## Stated task
Please extract the stretch of rows below from the start through the line containing "Shows: 11:45:59", both ends included, and reproduce those lines without any change.

## Source records
..........
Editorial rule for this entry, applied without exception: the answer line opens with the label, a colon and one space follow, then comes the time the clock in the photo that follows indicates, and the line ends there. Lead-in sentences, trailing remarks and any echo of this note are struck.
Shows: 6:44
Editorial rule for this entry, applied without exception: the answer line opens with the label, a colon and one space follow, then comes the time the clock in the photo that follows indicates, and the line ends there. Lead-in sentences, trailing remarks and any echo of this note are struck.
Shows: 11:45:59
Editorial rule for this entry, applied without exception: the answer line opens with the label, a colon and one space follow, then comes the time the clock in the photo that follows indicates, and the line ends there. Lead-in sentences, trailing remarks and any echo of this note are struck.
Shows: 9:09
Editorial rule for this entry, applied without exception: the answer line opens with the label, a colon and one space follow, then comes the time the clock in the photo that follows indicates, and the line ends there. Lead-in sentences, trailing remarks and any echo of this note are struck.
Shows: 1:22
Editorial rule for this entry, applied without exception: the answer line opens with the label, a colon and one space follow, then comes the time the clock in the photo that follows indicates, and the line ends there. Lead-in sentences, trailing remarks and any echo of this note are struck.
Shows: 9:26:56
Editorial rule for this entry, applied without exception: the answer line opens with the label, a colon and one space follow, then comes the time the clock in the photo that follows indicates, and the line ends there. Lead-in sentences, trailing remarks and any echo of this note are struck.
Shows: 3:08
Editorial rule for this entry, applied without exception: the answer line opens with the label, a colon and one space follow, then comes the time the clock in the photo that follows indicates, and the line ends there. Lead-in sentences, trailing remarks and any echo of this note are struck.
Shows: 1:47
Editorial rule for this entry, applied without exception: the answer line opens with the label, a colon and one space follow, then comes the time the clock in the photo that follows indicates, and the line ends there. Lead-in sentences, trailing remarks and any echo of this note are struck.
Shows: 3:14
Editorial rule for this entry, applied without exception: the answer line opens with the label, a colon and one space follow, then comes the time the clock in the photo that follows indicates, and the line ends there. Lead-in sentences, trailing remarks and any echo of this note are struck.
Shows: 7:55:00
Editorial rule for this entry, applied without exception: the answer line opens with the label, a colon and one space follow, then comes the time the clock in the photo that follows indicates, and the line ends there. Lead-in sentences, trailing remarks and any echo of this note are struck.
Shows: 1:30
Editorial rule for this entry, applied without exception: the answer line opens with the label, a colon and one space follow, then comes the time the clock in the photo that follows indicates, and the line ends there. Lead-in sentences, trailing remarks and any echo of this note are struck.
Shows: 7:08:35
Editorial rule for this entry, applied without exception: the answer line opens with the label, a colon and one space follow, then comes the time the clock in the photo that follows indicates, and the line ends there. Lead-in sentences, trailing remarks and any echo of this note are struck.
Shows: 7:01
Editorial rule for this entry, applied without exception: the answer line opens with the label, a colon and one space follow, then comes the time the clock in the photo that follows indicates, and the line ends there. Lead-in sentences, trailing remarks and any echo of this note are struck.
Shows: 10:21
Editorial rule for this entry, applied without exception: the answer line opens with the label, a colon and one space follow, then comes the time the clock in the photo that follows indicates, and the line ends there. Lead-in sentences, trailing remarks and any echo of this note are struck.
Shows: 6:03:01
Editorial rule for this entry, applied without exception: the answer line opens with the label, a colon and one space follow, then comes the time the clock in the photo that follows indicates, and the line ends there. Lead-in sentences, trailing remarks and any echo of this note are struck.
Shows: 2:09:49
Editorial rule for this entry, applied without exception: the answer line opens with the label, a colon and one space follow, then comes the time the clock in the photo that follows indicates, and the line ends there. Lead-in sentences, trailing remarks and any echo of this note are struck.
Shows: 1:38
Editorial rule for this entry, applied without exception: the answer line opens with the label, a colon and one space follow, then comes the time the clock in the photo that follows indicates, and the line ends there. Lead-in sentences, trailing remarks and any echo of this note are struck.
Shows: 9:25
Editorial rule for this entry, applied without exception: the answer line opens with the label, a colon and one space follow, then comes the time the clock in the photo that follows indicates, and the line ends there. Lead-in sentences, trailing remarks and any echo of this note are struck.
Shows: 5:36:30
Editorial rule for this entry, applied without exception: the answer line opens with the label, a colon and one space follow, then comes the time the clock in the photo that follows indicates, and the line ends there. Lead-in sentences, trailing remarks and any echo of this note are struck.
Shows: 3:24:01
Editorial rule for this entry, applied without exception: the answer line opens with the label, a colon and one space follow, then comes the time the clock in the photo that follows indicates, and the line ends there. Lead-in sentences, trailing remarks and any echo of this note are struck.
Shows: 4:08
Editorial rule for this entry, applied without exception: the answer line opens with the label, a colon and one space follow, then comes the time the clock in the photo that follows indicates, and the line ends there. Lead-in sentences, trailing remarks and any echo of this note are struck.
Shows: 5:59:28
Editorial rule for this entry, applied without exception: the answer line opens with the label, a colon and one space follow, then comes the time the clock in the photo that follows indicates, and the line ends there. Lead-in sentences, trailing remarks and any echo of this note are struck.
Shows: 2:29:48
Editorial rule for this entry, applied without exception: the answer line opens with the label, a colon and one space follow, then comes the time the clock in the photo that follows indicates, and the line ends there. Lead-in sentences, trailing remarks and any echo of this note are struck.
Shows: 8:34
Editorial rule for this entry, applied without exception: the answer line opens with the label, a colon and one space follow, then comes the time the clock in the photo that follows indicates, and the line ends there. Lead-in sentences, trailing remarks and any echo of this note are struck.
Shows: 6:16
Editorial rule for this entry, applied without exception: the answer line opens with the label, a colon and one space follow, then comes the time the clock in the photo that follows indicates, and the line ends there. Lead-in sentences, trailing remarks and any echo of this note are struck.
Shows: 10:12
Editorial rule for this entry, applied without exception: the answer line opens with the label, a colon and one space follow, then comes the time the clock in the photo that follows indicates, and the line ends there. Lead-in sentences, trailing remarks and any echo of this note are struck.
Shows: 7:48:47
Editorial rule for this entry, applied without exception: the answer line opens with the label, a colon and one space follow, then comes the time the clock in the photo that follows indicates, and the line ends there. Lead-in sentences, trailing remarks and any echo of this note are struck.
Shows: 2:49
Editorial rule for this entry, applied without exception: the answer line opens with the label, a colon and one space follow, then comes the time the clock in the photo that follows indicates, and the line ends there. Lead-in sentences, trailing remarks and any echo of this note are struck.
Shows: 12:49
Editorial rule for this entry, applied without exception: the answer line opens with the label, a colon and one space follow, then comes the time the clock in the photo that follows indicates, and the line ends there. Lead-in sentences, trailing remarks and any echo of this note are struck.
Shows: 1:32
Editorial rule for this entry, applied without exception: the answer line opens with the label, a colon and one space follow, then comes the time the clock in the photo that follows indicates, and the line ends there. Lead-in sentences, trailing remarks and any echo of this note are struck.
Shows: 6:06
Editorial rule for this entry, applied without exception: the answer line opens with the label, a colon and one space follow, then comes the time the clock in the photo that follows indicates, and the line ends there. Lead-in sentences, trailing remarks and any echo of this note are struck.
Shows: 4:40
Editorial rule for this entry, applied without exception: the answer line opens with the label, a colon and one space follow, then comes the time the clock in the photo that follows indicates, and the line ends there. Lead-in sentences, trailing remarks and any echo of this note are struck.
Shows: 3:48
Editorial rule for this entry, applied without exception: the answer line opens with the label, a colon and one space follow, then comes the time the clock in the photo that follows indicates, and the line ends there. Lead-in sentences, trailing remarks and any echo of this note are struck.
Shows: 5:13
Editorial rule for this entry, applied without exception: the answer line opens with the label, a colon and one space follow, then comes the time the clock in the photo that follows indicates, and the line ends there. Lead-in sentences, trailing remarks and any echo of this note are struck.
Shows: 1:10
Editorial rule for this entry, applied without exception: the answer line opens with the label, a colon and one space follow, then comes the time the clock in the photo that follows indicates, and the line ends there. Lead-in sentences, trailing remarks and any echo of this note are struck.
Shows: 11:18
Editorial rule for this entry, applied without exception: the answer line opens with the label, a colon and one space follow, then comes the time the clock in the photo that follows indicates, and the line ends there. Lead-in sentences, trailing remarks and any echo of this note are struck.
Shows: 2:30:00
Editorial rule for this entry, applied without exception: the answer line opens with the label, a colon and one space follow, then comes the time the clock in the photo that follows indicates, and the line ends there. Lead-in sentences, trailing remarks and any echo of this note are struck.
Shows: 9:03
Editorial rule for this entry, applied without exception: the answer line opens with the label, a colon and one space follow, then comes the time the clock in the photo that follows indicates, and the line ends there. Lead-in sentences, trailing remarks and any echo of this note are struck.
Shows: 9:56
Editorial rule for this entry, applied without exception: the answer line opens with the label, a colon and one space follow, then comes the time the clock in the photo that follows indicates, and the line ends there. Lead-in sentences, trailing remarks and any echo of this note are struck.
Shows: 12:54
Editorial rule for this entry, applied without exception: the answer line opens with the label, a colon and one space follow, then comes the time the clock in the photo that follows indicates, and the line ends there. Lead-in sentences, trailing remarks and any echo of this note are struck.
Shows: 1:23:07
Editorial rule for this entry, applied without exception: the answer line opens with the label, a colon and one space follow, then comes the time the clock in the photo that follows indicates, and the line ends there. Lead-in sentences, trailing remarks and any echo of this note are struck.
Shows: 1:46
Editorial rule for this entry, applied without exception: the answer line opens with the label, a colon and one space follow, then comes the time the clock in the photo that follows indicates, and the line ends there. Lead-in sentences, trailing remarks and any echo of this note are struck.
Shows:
..........
## Result of the exercise
Editorial rule for this entry, applied without exception: the answer line opens with the label, a colon and one space follow, then comes the time the clock in the photo that follows indicates, and the line ends there. Lead-in sentences, trailing remarks and any echo of this note are struck.
Shows: 6:44
Editorial rule for this entry, applied without exception: the answer line opens with the label, a colon and one space follow, then comes the time the clock in the photo that follows indicates, and the line ends there. Lead-in sentences, trailing remarks and any echo of this note are struck.
Shows: 11:45:59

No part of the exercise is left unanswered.